Mr. John R. Killacky

Weaving A New Cultural Tapestry

Posted by Mr. John R. Killacky, Apr 21, 2016 0 comments

Mr. John R. Killacky

One-third of the children in Burlington and Winooski public schools are students of color, including new Americans who are English language learners. With the demographics in our region shifting so dramatically, government agencies, educational institutions, businesses, and nonprofits are grappling with inadequate cultural competency in trying to serve these myriad populations.

Yesterday, the Flynn Center, along with Burlington City Arts, the Vermont Arts Council, and the Vermont Community Foundation, hosted a forum in Burlington called New Community Visions with Americans for the Arts. The initiative’s goal was to explore the role that the arts play in pursuing a healthy, vibrant, and cohesive community, and how individuals, arts institutions, and support organizations can help achieve that.

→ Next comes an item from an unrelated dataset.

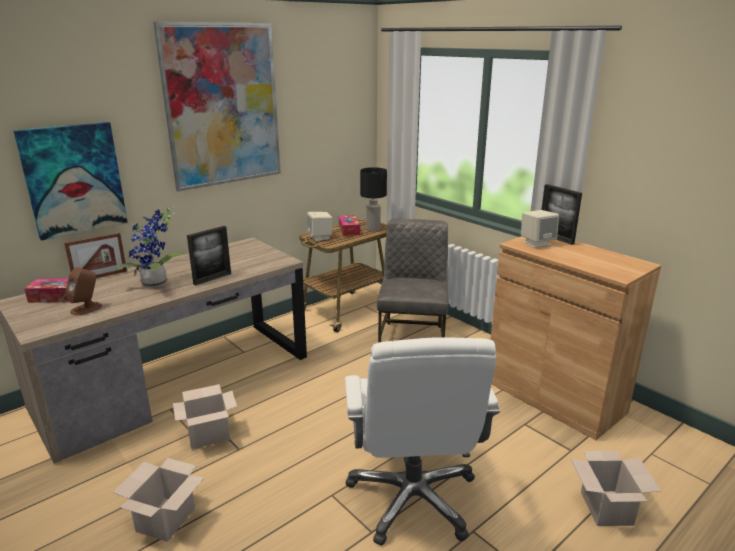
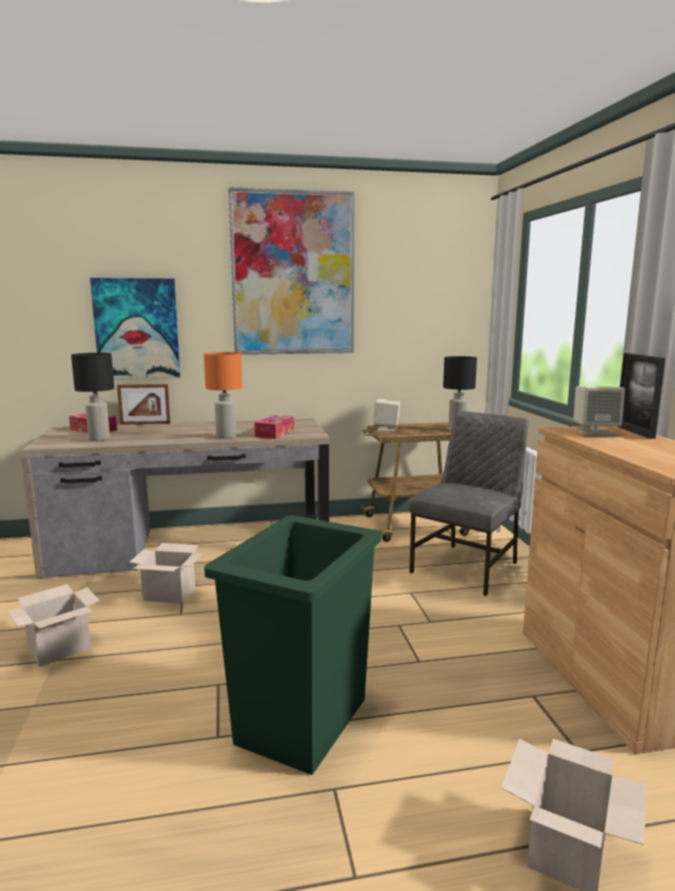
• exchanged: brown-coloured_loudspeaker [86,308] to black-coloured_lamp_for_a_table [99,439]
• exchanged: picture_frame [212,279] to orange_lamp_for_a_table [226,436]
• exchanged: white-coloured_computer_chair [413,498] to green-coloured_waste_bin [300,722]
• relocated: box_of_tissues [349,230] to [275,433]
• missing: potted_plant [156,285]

Participants from seven states discussed ways to harness the transformative power of the arts. This was one of eight meetings across the country that Americans for the Arts is convening. I’m glad Vermonters' perspectives are part of the national dialogue, as we have much to contribute to and learn from other regions.

The arts have a long history of bringing people together—increasing understandings across disparate and historically unequal groups, and supporting the agency of underrepresented individuals to create, maintain, and share their own stories. Our community’s continued resiliency depends on the melding of all new traditions among us. This can only make our rich cultural tapestry even bolder.

Burlington Mayor Miro Weinberger kicks off New Community Vision Initiative gathering Advocates for the arts know that artistic endeavors alone won’t resolve the biases and privileges that drive inequality. But we also know the arts can be instrumental in developing the empathy necessary to understand and truly listen across our differences. Through the arts, we get to know ourselves, and others, most profoundly.

Artists and arts organizations are an important resource in the path to building stronger connections. Opportunities for more even-footed conversations between groups lead to insight and a shared sense of community. Inclusion of multicultural voices becomes an asset that differentiates, galvanizes, and revitalizes neighborhoods.

All across Vermont, evidence abounds of the catalytic effect of the arts. In Burlington alone, consider the civic, socio-economic, and soul-nurturing impact of the Vermont Young Playwrights Festival, South End Art Hop, Discover Jazz Festival, and many other events that bring thousands of people together. Connections are made and boundaries are blurred in ways that would not happen without this deep engagement in and celebration of the arts.